Thursday, October 16, 2008

What Makes A Great Parent?

I found this article while I was purging some of my older magazines that I have been hanging onto... It's out of a Family Circle, the June 14, 2005 issue. How bad is that?? It wasn't even just this page I had...It was the whole magazine!!! Yikes!!

So anyway, I just wanted to share this. It's rather long.

What Makes a Great Parent?
By: Marc Parent
I was at our local mall with my two-year-old, separating chicken nuggets into small, chokeproof bites, when an older woman approached to tell me that I had a lucky little boy. "Why is that?" I asked. "Because you're a great parent," she said. I thanked her for the compliment and spent the rest of the day trying to figure out what she had seen me do that was so great. Pulling chicken nuggets apart, after all, does not a great parent make. Or does it?
One of my favorite childhood memories of my father is of an ordinary weekday when he came home from work with a bag of candy for me and my sisters. He explained that during his drive home he had heard the James Taylor song "Shower the People (You Love with Love)," and decided to do his best, on such short notice, to shower us. When I think back to my father's greatest moments, it's not the lavish birthdays or big vacations that first come to mind, but that late Wednesday afternoon and a single bag of orange candy.
The good news for any mother or father is that when it comes to time with your children, it's the small moments that make or break you. Locking in a legacy of parenting greatness may be an elusive goal; it's far easier to accomplish greatness on a more immediate scale and trust that your many small moments will have a cumulative effect. So with an eye on that prize, I submit this partial list of my own informal hodgepodge of brick-by-brick, 100 percent tested, small parenting greats. I highly recommend you test-drive any one of these today.
  • Look your children in the eyes and tell them you are their fix-it-up person. Tell them that no matter what breaks, you'll fix it--and if it can't be fixed, you'll never stop trying to make it better.
  • When they're in their pajamas, drive them to get ice cream. Do it on a school night.
  • Learn the names of all their teachers.
  • Tuck them in every night until sending them off to college, just call it something different once they've hit middle school. When you tuck them in, tell them something specific about how they impressed you that day. Make it up if you have to.
  • Love them unconditionally, but make sure they understand that the rest of the world won't.
  • You don't have to teach them how to throw a perfect spiral if you don't know how, but you do have to play chess with them and you do have to let them win.
  • Tell them made-up stories. Use their names for the characters, and make them the clowns and the heroes.
  • In every single situation, give them an avenue to succeed.
  • Jump with them into the snow, the leaf pile, the mud, the ocean -- last one in is a rotten egg.
  • After dinner tonight, giver your spouse a hug. Don't let go right away; let your children see you. Turn on the radio and let them watch you dance. Young children will try to get between you. Always let them get between you.

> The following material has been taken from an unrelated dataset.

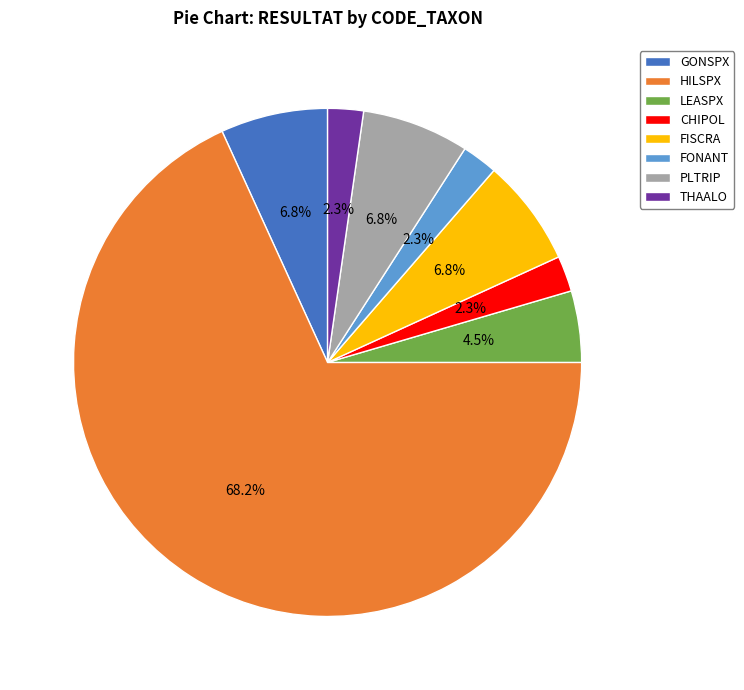

To the nearest percent, what portion does THAALO represent?

2%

The nicest thing about small moments like these is that you can create them without the help of James Taylor songs. They aren't dependent on any specific occasion, place or time of year, and they cost next to nothing. You'll still have to see your children through high school unscathed and then into the right college (and find a way to pay for it). But as you navigate those waters, don't forget to keep the radio playing and never underestimate the significance of an unexpected bag of candy on an otherwise normal Wednesday afternoon.

I am far from being a perfect parent. That is not my goal anymore. I just want to be a 'Great' parent and I think this is going to help me slow down and enjoy my kids!

2 What's On Your Mind:

Naomi Ockeman said...

thank you! just what i needed today...a little reminder

Decor To Adore said...

Yes, it truly is the little things that matter.